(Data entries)
----------

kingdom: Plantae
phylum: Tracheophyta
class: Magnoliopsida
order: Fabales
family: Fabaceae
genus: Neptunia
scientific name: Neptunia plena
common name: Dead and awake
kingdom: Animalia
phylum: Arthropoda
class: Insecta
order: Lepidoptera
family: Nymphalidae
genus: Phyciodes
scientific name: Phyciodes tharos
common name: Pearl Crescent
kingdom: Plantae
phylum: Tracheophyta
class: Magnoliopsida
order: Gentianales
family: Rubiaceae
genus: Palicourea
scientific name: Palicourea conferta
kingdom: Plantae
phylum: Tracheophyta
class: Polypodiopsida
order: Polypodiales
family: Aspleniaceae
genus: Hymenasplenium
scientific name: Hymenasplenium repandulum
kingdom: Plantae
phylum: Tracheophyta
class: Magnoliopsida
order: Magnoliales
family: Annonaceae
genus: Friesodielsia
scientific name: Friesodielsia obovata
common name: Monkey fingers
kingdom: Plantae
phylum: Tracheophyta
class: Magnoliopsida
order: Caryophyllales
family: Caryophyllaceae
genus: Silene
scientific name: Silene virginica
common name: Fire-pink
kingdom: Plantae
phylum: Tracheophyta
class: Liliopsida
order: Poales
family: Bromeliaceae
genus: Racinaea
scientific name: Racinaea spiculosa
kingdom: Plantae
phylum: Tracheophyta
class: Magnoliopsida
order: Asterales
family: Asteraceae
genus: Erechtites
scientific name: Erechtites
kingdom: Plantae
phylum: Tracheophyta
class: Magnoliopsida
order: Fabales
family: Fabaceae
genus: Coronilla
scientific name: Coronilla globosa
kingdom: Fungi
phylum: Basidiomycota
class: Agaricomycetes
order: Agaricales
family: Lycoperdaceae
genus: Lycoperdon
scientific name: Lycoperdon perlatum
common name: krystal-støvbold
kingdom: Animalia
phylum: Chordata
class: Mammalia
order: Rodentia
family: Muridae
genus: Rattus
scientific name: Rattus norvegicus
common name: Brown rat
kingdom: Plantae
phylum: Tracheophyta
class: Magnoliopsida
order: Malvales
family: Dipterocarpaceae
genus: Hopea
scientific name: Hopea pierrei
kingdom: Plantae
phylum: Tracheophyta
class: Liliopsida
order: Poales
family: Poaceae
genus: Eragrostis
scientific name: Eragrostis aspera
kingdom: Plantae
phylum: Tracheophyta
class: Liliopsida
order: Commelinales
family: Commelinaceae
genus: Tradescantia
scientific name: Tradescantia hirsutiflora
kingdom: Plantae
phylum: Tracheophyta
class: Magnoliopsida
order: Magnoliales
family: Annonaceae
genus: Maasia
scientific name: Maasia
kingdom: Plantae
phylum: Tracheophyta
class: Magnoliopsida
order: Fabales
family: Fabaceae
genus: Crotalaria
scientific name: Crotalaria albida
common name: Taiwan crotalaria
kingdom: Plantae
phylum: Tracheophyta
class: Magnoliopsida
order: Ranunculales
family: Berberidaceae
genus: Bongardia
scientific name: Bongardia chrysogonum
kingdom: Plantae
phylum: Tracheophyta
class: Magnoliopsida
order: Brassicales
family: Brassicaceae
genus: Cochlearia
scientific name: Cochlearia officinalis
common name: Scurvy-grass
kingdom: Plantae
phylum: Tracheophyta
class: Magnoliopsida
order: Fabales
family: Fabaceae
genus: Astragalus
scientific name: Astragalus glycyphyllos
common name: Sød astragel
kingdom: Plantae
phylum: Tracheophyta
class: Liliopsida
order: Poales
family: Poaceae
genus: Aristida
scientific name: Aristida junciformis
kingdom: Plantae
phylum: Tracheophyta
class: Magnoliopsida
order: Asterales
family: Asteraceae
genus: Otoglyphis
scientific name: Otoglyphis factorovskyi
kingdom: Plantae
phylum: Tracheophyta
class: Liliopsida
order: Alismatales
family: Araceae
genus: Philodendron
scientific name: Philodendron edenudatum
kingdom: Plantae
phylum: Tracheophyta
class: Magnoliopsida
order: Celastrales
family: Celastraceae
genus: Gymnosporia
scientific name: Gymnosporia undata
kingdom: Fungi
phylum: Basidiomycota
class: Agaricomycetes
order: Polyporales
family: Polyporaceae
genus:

----------

→ REQUIREMENT: Turn the lines of the rows above, from the start through the line containing "genus: Friesodielsia", into a Markdown table with the columns "Line No." and "Entry". Number each line and leave out any blank lines.

→ RESPONSE:
| Line No. | Entry |
|---|---|
| 1 | kingdom: Plantae |
| 2 | phylum: Tracheophyta |
| 3 | class: Magnoliopsida |
| 4 | order: Fabales |
| 5 | family: Fabaceae |
| 6 | genus: Neptunia |
| 7 | scientific name: Neptunia plena |
| 8 | common name: Dead and awake |
| 9 | kingdom: Animalia |
| 10 | phylum: Arthropoda |
| 11 | class: Insecta |
| 12 | order: Lepidoptera |
| 13 | family: Nymphalidae |
| 14 | genus: Phyciodes |
| 15 | scientific name: Phyciodes tharos |
| 16 | common name: Pearl Crescent |
| 17 | kingdom: Plantae |
| 18 | phylum: Tracheophyta |
| 19 | class: Magnoliopsida |
| 20 | order: Gentianales |
| 21 | family: Rubiaceae |
| 22 | genus: Palicourea |
| 23 | scientific name: Palicourea conferta |
| 24 | kingdom: Plantae |
| 25 | phylum: Tracheophyta |
| 26 | class: Polypodiopsida |
| 27 | order: Polypodiales |
| 28 | family: Aspleniaceae |
| 29 | genus: Hymenasplenium |
| 30 | scientific name: Hymenasplenium repandulum |
| 31 | kingdom: Plantae |
| 32 | phylum: Tracheophyta |
| 33 | class: Magnoliopsida |
| 34 | order: Magnoliales |
| 35 | family: Annonaceae |
| 36 | genus: Friesodielsia |